Lesbian, Gay, Bisexual, and Transgender (LGBT) Rights Regarding Marriage and Family in the State of Idaho


Question: What are the laws of the State of Idaho regarding the recognition of same sex relationships?


Prior to 2006, Idaho had two statutes, Idaho Code §§ 32-201 and 32-209 that limited marriage under Idaho law to a marriage between a man and a woman. Partly out of concern that a couple could bring a lawsuit alleging that said statutes violated the Idaho Constitution, in 2006, a constitutional amendment was adopted by Idaho voters providing that "a marriage between a man and a woman is the only domestic legal union that shall be valid or recognized in this state." Idaho Const. art. III § 28.

Idaho's ban on same-sex marriage is currently being challenged in U.S. District Court in the case of Latta v. Otter, which is still pending.

Question: What are the laws of the State of Idaho regarding same-sex couples adopting minor children?


Idaho Code § 16-1501 provides that "any minor child may be adopted by any adult person residing in and having residence in Idaho, in the cases and subject to the rules prescribed in this chapter."

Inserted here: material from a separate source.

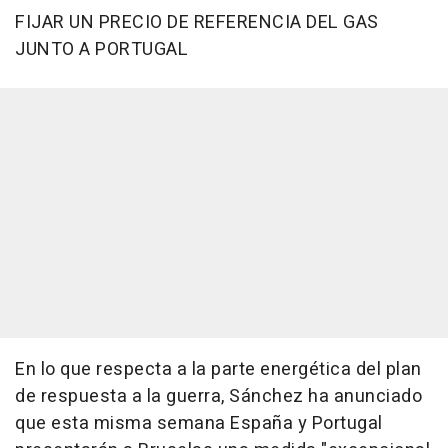
FIJAR UN PRECIO DE REFERENCIA DEL GAS
JUNTO A PORTUGAL
En lo que respecta a la parte energética del plan
de respuesta a la guerra, Sánchez ha anunciado
que esta misma semana España y Portugal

The recent case of In the Matter of the Adoption of John Doe and John Doe I, ___ P.3d ___ (Idaho 2014) (Docket No. 41463) involved a same-sex couple who had been together since 1995 and had obtained a civil union in the State of Vermont in 2002, and had been married in the State of California in 2013. The couple filed a petition for the adoption of two children, one of which had been adopted by one of the women in 2002, and the other that was conceived by one of the women by artificial insemination. Both children had been raised by both women since their births, for fifteen and twelve years, respectively.

The Magistrate Court dismissed the women's petition for adoption, without hearing, holding that "the court does not find any provision that allows for the adoption of a person's adopted and/or biological children by that person's cohabiting, committed partner."

The Idaho Supreme Court reversed the Magistrate Court's decision, holding that "the magistrate's interpretation of Idaho law is simply not supported by the plain text of the statute. In light of the unambiguous language in I.C. § 16-1501 that allows for 'any adult personal residing in and having residence in Idaho' to adopt 'any minor child,' and because chapter 15 contains no provisions that limit adoption to those who are married, Idaho's adoption statutes plainly allow Jane Doe to adopt John Doe and John Doe I."

The Court recognized that said statute did not apply only to same-sex couples, but, as set forth in the statute, "to any adult person residing in and having residence in Idaho."

Question: What are the laws of the State of Idaho relative to LGBT rights to custody of minor children?


In the case of McGriff v. McGriff, 140 Idaho 643 (Idaho 2004), the Mother of two young daughters requested a modification to a prior custody order based, in part, upon her ex-husband's homosexual relationship. A parenting evaluator recommended that there not be any change to the custody arrangement, but that the parties "obtain the help of a professional 'who can assist them in presenting [the father's sexual orientation] collaboratively to their children." Id. at 644.

The Magistrate Court adopted the parenting evaluator's recommendation; however, after some time, ultimately determined that the Father had not complied with the counseling as recommended. A trial was then held on the matter of custody and the Magistrate Court entered an order granting primary legal and physical custody to the Mother, with visitation to the Father provided that he did not reside in the same house with his male partner. Id. at 645. The Father appealed the matter to the Idaho Supreme Court.

The Idaho Supreme Court determined that that "the majority of findings upon which the magistrate based his decision to modify custody [. . .] were unrelated to [the Father's] homosexuality," and that the Magistrate's decision to modify was based on factors unrelated to sexual orientation and that the restriction on the Father's partner was based on other factors wherein the partner was determined to have acted inappropriately toward the Mother. However, the Court stated that "sexual orientation, in and of itself, cannot be the basis for awarding or removing custody; only when the parent's sexual orientation is shown to cause harm to the child, such that the child's best interests are not served, should sexual orientation be a factor in determining custody." Id. at 648.